OS installers generally do not log their actions to the console very verbosely.
To get verbose logs, some form a pre-install script (e.g. %pre in ks.cfg for
CentOS) is used to tail log files in the background. When GNU tail is used in a
Linux guest, this may be done with:
tail -F foo.log bar.log ... >/dev/ttyS0 2>&1 </dev/null &
The -F option is used to ask tail to watch for logs to come into existence,
and reopen them when they are rotated. This allows you to start tailing a log
before it exists. The redirection of stderr and stdin are primarily to make
it so that tail closes all the file descriptors passed to it by its parent
process. Without this, some installers will think that the script is intended
to complete before the pre-installation script finishes and will cause the
installation to hang forever.
QEMU is started so that the graphical console is available over VNC. The ip and
port are shown on the terminal. Generally, there is no need to connect to the
graphical console. However, in the event of a failure it is often helpful to
connect to the console to poke around inside a VM using a shell. Most Linux
distributions have virtual consoles available with ctrl-alt-F{1,2,3}.
WARNING: The VNC port is accessible via all interfaces. If the instance has an interface on an untrusted network, use of Cloud Firewall to restrict access to TCP port 5901 is is highly recommended.
QEMU networking is configured such that a network that a private network exists within the QEMU process. QEMU intercepts DHCP requests and provides basic networking configuration to the guest. This network has access to other networks that are accessible by the zone via a NAT implementation that exists within QEMU.

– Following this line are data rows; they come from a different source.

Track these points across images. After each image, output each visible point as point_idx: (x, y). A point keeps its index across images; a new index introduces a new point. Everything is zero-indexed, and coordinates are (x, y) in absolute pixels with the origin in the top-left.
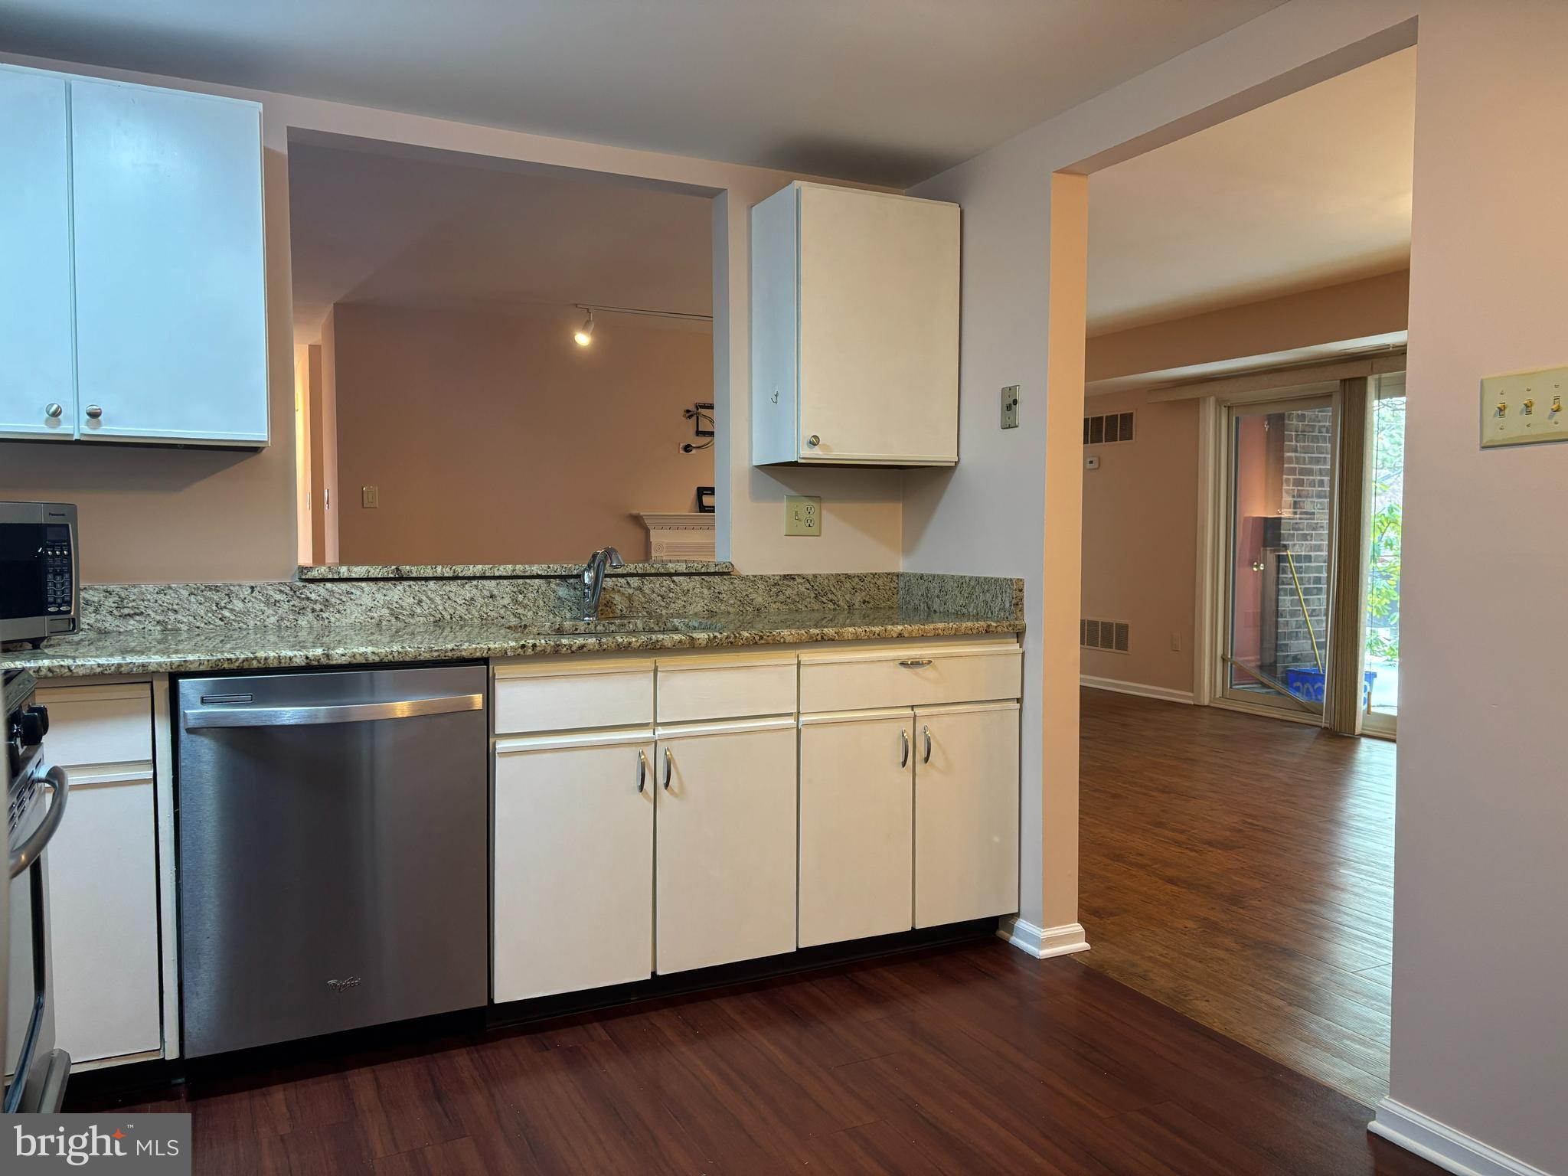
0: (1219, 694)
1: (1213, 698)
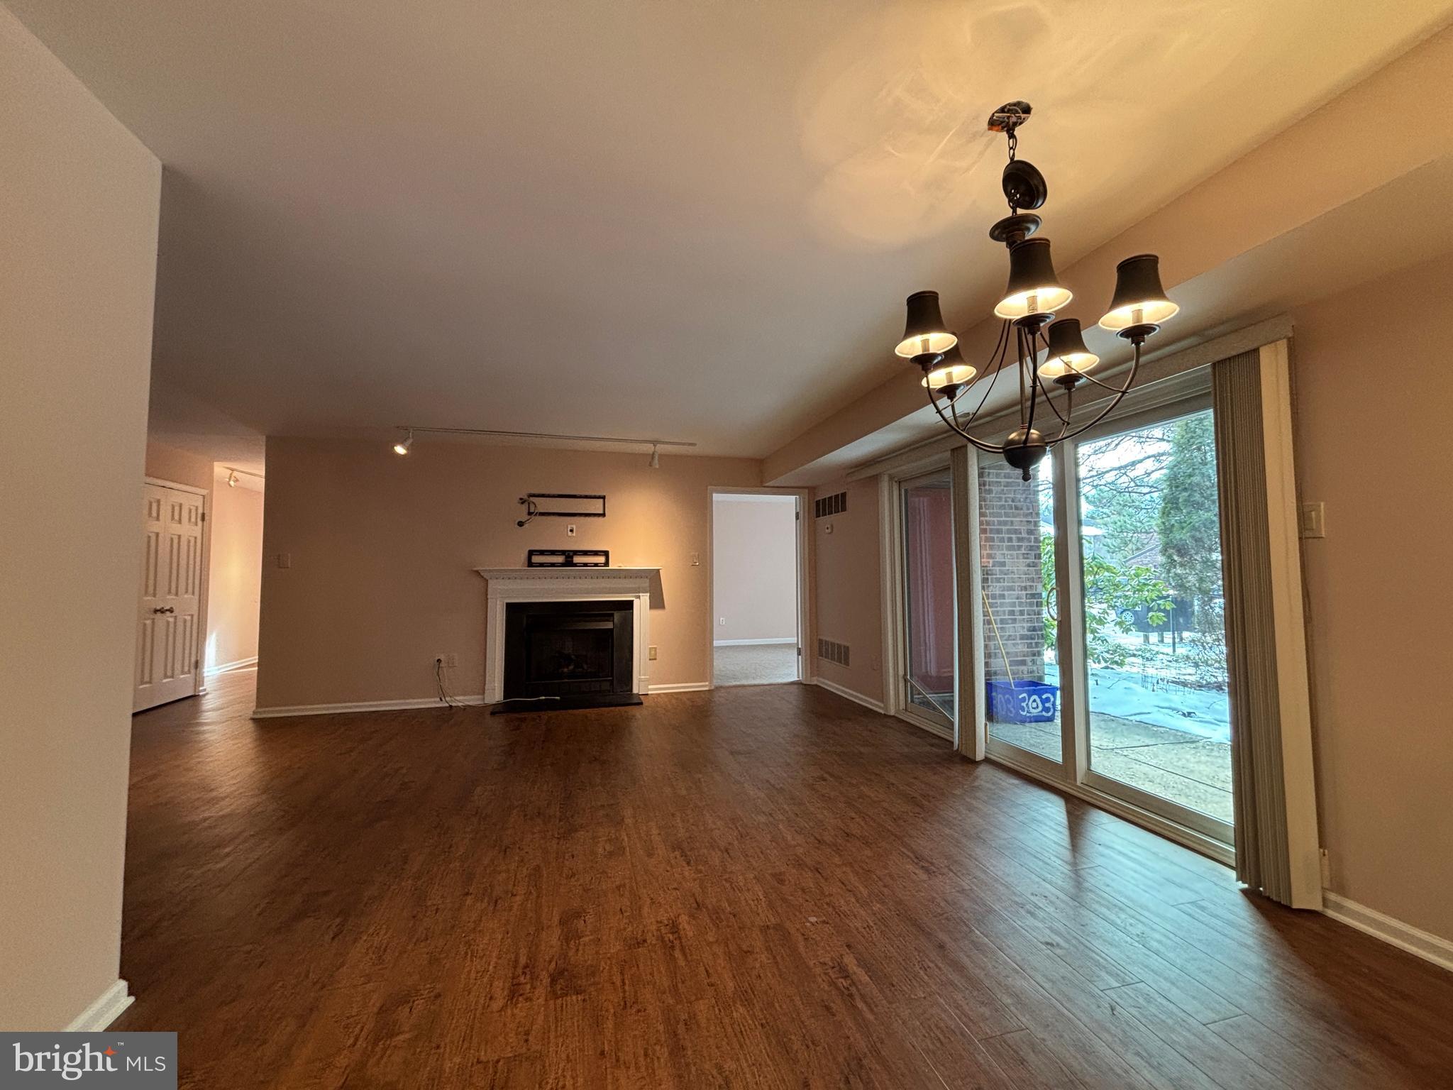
0: (902, 705)
1: (898, 711)
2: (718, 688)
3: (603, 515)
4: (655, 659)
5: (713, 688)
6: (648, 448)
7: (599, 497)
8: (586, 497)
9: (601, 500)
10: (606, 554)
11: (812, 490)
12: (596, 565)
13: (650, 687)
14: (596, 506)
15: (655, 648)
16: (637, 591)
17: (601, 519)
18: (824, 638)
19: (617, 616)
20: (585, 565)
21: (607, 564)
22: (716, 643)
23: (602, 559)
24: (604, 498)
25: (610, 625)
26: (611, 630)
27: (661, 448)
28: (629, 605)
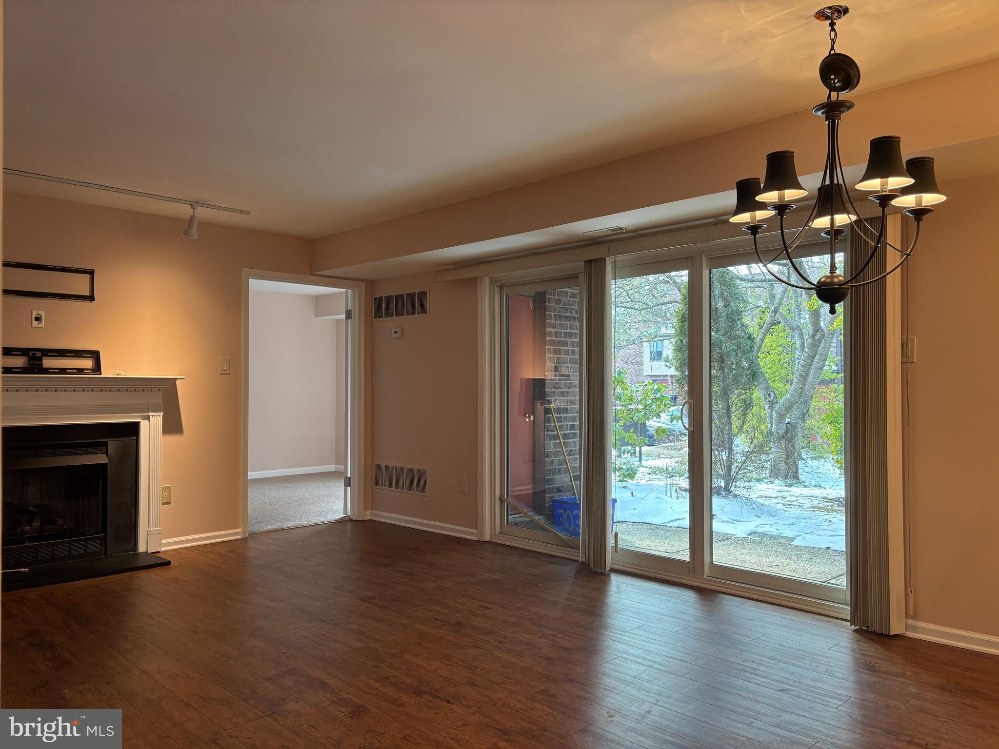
0: (498, 530)
1: (493, 535)
2: (253, 535)
3: (91, 298)
4: (169, 503)
5: (247, 535)
6: (185, 211)
7: (84, 272)
8: (64, 270)
9: (87, 276)
10: (95, 356)
11: (370, 284)
12: (80, 371)
13: (163, 541)
14: (80, 285)
15: (169, 488)
16: (146, 409)
17: (86, 304)
18: (385, 463)
19: (113, 445)
20: (63, 371)
21: (97, 368)
22: (251, 475)
23: (88, 363)
24: (91, 273)
25: (100, 459)
26: (104, 466)
27: (202, 213)
28: (134, 428)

When an image-specific create-image script needs to add additional devices,
have specialized control over the boot loader, etc., additional arguments can be
specified on the command line.
A key example of how this is used is in the CentOS
images.Rather
than remastering the image to add the appropriate boot options, the installation
media is mounted in the host and QEMU is started with options that specify the
kernel, initrd, kernel command line, and a secondary CD which contains the
kickstart configuration. This allows the CentOS create-image to avoid
gigabytes of I/O that would otherwise be required to remaster the installer ISO.